§ **THE PROBLEM**: Pick out each line in the rows below that contains the word "order", and copy those lines in full.
-=-=-=-=-
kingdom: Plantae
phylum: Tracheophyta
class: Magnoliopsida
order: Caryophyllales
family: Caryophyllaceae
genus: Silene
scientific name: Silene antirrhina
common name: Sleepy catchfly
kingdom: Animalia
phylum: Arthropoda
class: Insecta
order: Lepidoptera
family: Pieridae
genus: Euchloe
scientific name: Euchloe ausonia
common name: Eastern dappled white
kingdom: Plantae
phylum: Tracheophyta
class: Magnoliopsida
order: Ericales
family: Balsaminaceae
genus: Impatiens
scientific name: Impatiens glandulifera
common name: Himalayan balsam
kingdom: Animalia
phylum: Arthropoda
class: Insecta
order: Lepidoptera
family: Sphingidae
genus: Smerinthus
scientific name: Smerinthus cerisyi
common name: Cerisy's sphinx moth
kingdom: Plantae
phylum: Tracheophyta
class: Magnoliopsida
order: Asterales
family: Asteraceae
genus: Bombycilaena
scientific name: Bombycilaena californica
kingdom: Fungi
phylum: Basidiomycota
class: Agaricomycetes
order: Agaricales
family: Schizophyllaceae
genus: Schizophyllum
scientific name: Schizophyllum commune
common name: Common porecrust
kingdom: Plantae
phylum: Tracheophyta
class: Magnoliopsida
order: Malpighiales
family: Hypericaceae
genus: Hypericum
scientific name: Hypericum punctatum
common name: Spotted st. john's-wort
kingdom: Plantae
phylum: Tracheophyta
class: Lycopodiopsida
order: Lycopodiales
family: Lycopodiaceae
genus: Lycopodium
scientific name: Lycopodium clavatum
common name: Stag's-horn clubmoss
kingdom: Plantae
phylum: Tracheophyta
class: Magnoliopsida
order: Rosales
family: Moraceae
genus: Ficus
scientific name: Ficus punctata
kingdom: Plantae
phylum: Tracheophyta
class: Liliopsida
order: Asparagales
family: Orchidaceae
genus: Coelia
-=-=-=-=-
§ **EXPECTED OUTPUT**:
order: Caryophyllales
order: Lepidoptera
order: Ericales
order: Lepidoptera
order: Asterales
order: Agaricales
order: Malpighiales
order: Lycopodiales
order: Rosales
order: Asparagales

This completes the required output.